INEFFICACITÉ. Alors que le CV anonyme avait été mis en place pour lutter contre la discrimination à l’embauche, il semblerait que la méthode n’ait pas porté ses fruits. Jean-Marc Ségui, associé du cabinet Umanove, spécialiste des ressources humaines, explique pourquoi.
Jean-Marc Ségui, depuis 2006 et la loi sur l’égalité des chances, les entreprises de plus de 50 salariés devaient avoir recours au CV anonyme. Dans les faits, était-ce vraiment le cas ?
Non car le décret d’application n’est jamais passé. Les partenaires sociaux ne se sont jamais entendus pour sa mise en application. Personnellement, je pense que la mise en pratique de ce type d’outils n’est pas simple car nous vivons dans un univers où nous sur-communiquons les informations sur internet. Aujourd’hui, 60% des recruteurs passent par les réseaux sociaux. Ainsi, prôner l’anonymat dans une société ouverte en matière d’information n’a pas vraiment de sens. Concrètement donc, aucune obligation pour les entreprises.
Cette loi a-t-elle alors permis un recrutement non discriminatoire ?
La loi oui, car elle a mis en place d’autres actions dans les entreprises qui tendent à les limiter. Elle a permis aux entreprises de développer des accords d’égalité des chances, de diversité, des outils de formation pour les managers et recruteurs, qui s’avèrent plus efficace. Quant au CV anonyme, un des chapitres de cette loi, avait pour objectif de lutter contre les discriminations d’âge, de sexe et principalement raciales. Pour parler sans langue de bois, ce chapitre, lui, n’a jamais été mis en application. Le CV anonyme avait l’inconvénient de passer à côté d’autres discriminations comme les origines scolaires, le niveau de formation, l’ancienneté…
Une évaluation de Pôle emploi montrerait qu’un candidat issu de l’immigration aurait une chance sur vingt-deux d’être retenu avec un CV anonyme contre une sur dix avec un CV nominatif…
Pour que ce soit efficient, il aurait fallu que le CV anonyme soit obligatoire pour tous, et que le CV visuel n’ait plus cours. Si le choix est conservé, le recruteur optera plus facilement pour un candidat pour lequel il aura le plus d’informations, sans arrière pensée. Ainsi, le système est discriminant en lui-même ! Aurait-on été capable de généraliser cette méthode à toutes les entreprises et de l’imposer à tous les candidats, car certains souhaitent justement mettre des informations, pouvant jouer en leur faveur, en avant ?
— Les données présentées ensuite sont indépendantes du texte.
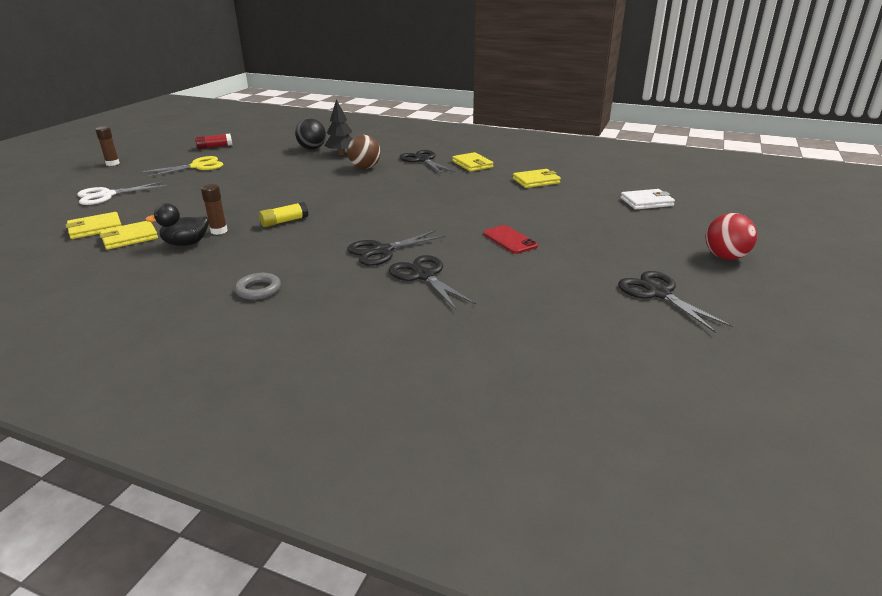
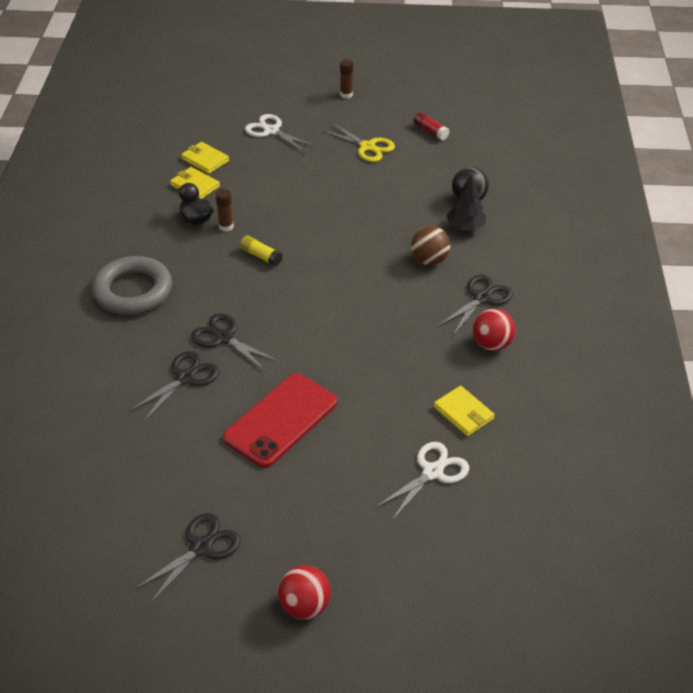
camera: 70 degrees right, 15 degrees up
grey ring [235,273,281,300] -> grey ring [92,256,172,315], size x2.20
yellow wallet [452,152,493,172] -> red ball [473,308,515,351]
red phone [483,225,538,254] -> red phone [223,373,337,468], size x1.94
white wallet [620,189,675,210] -> none
none -> white scissors [376,442,469,520]

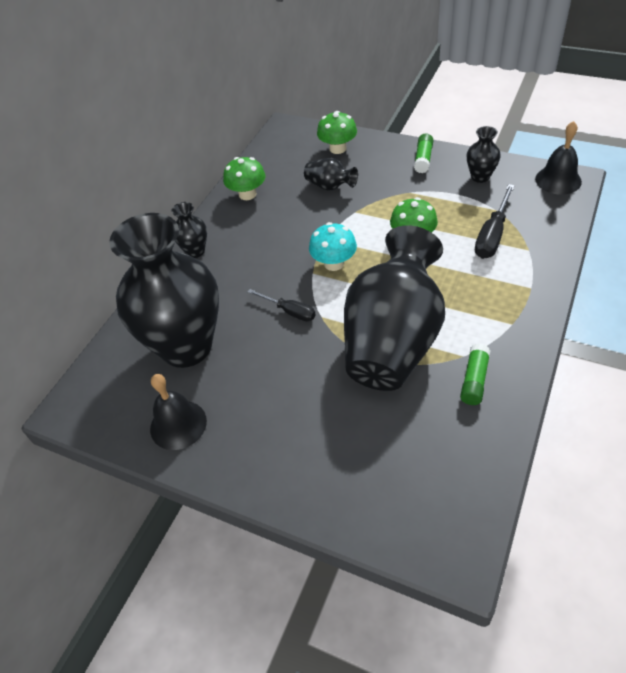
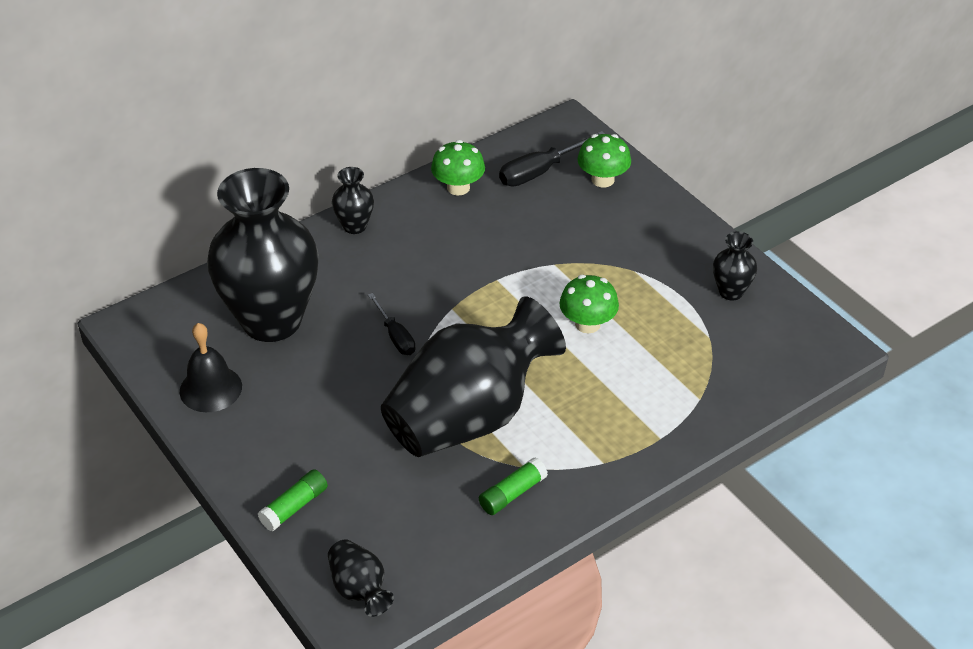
camera: 25 degrees right, 5 degrees down
black vase [304,158,358,191] -> black vase moved to [328,539,394,617]
turquoise mushroom [309,222,357,271] -> none
green glue stick [414,133,433,173] -> green glue stick moved to [258,469,328,531]
black screwdriver [475,184,515,259] -> black screwdriver moved to [499,131,605,186]
black bell [535,121,582,195] -> none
« Il aurait fallu que le CV anonyme soit obligatoire à tous »
Le ministre du Travail, François Rebsamen, vient d’ailleurs d’annoncer la non-généralisation du CV anonyme…Peut-on alors affirmer qu’il s’agit d’un échec ?
Il réagit à un manque d’efficacité de ce système. Sa posture est adaptée au marché actuel : ne pas le généraliser mais le maintenir. L’erreur aurait été de le supprimer totalement. Le candidat peut ainsi choisir les informations qu’il souhaite communiquer au recruteur. Ainsi, nous pouvons parler de demi-échec car le CV anonyme a quand même permis à certains candidats de passer des entretiens et avoir des opportunités. Pour diminuer la discrimination lors du processus de recrutement, le CV anonyme est-il le meilleur moyen ? A priori, non !
On parle aujourd’hui de class actions (actions collectives) pour pallier à la non-généralisation du CV anonyme. En quoi cela consiste-t-il ?
Il s’agit de l’organisation de « testings », soit à la demande de l’entreprise elle-même, pour évaluer son processus de recrutement, soit à l’initiative d’une association saisie par différents candidats. L’avantage de cette démarche est son apport pédagogique auprès des entreprises qui peuvent se remettre en question. Mais encore une fois, cette méthode est plutôt limitée à la discrimination raciale.
Quels autres outils peuvent alors permettre de limiter ces discriminations ?
Dans la région, des entreprises comme Airbus ou Sanofi mettent en place des partenariats avec des missions locales pour intégrer dans leur recrutement des personnes en reconversion professionnelle, des jeunes en difficulté. Il existe également la possibilité de recourir à des pré-entretiens vidéo où le candidat pourra mettre sa personnalité en avant s’il manque d’expérience, par exemple. Ainsi, de nombreux outils permettent aujourd’hui de postuler en limitant au mieux les discriminations.